Could you transcribe every record below exactly, leaving out the pictures?

### WORKING DATA ###

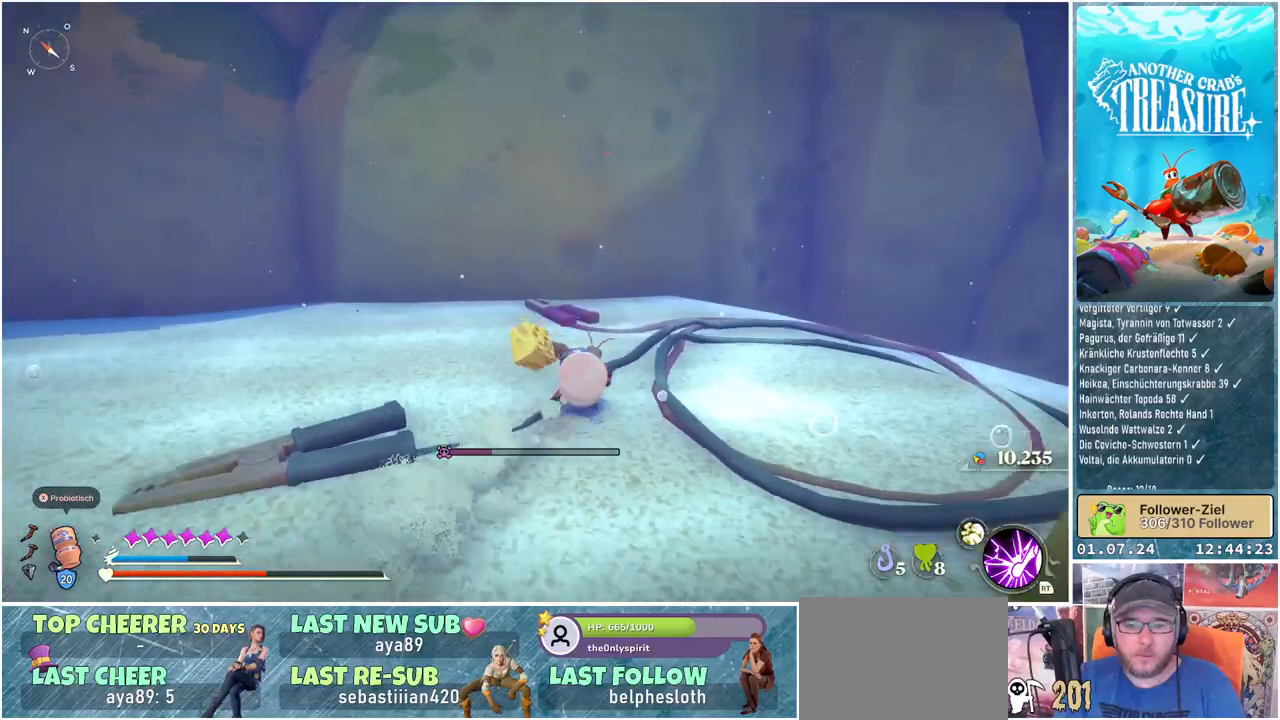
{"buttons": ["X"], "left_stick": "up-right", "right_stick": "center", "events": [[333, "B", "up"], [500, "X", "down"]]}
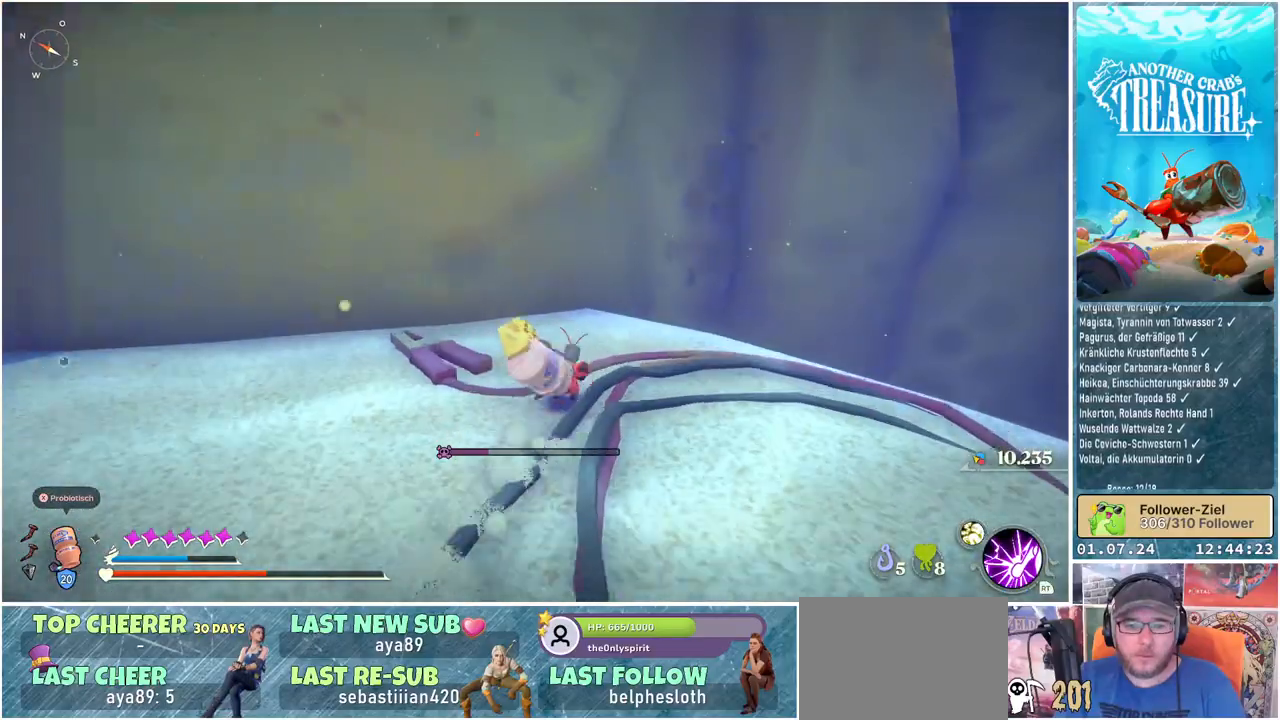
{"buttons": [], "left_stick": "down-right", "right_stick": "left", "events": [[100, "X", "up"], [317, "right_stick", "left"], [367, "left_stick", "right"], [500, "left_stick", "down-right"]]}
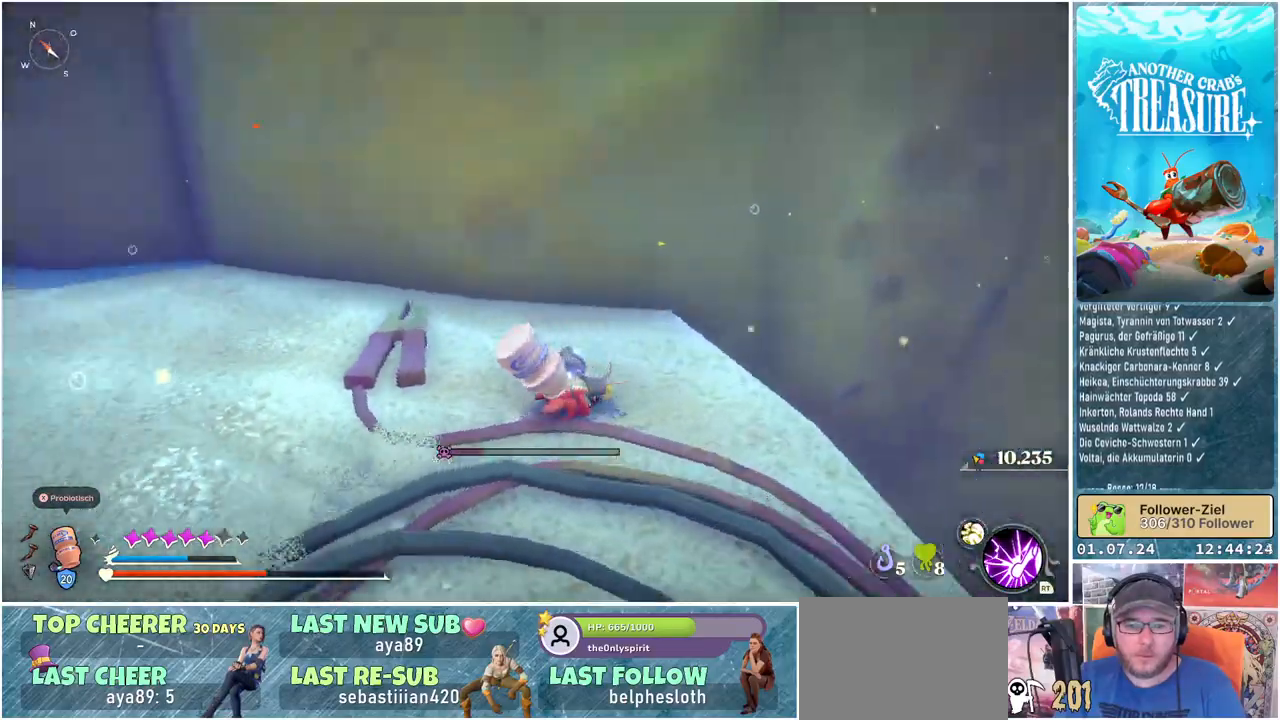
{"buttons": [], "left_stick": "up-left", "right_stick": "left", "events": [[183, "left_stick", "down"], [383, "left_stick", "up-left"]]}
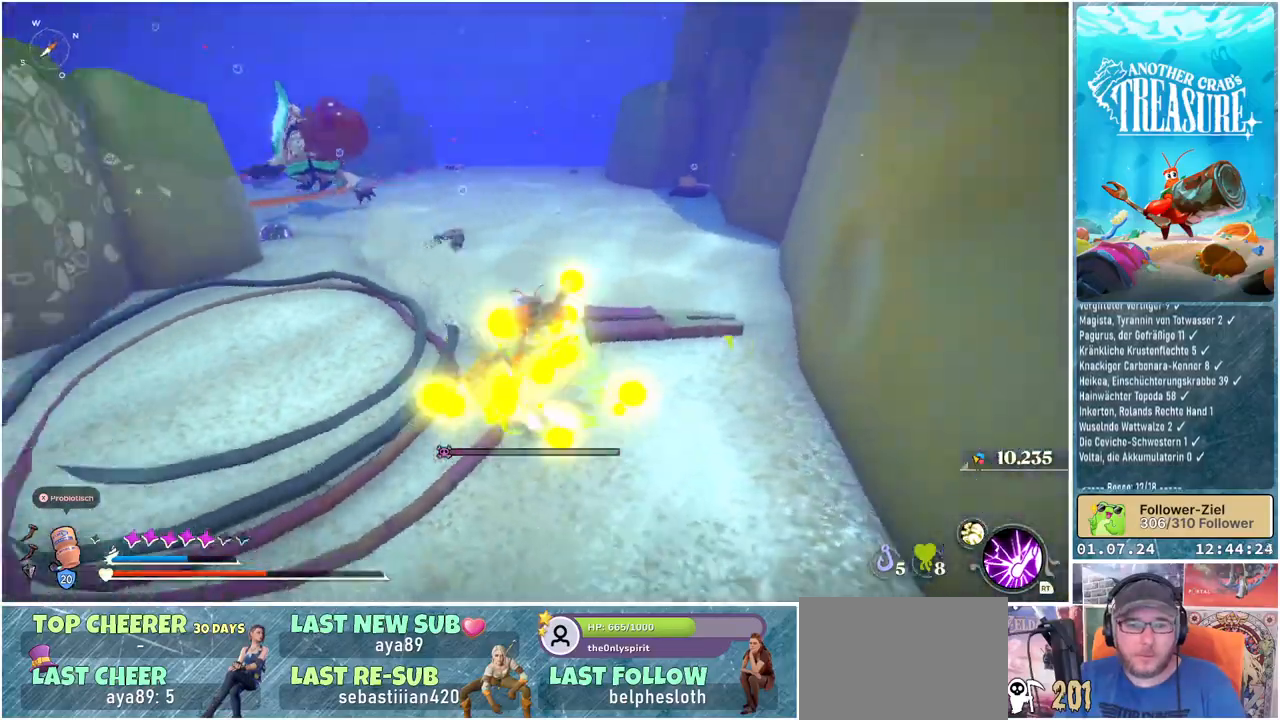
{"buttons": [], "left_stick": "up", "right_stick": "center", "events": [[117, "left_stick", "up"], [117, "right_stick", "center"]]}
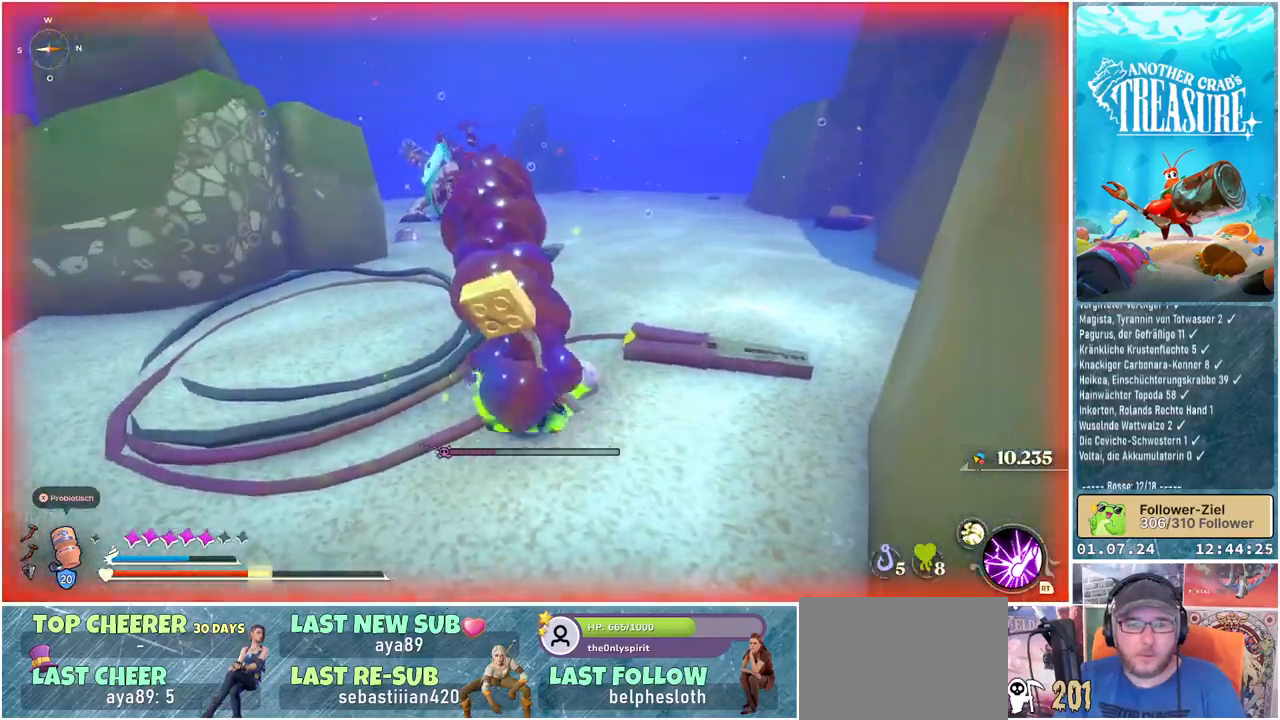
{"buttons": [], "left_stick": "up-left", "right_stick": "center", "events": [[67, "left_stick", "up-left"]]}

###

**EXPECTED ANSWER**
{"buttons": ["X"], "left_stick": "up-right", "right_stick": "center", "events": [[333, "B", "up"], [500, "X", "down"]]}
{"buttons": [], "left_stick": "down-right", "right_stick": "left", "events": [[100, "X", "up"], [317, "right_stick", "left"], [367, "left_stick", "right"], [500, "left_stick", "down-right"]]}
{"buttons": [], "left_stick": "up-left", "right_stick": "left", "events": [[183, "left_stick", "down"], [383, "left_stick", "up-left"]]}
{"buttons": [], "left_stick": "up", "right_stick": "center", "events": [[117, "left_stick", "up"], [117, "right_stick", "center"]]}
{"buttons": [], "left_stick": "up-left", "right_stick": "center", "events": [[67, "left_stick", "up-left"]]}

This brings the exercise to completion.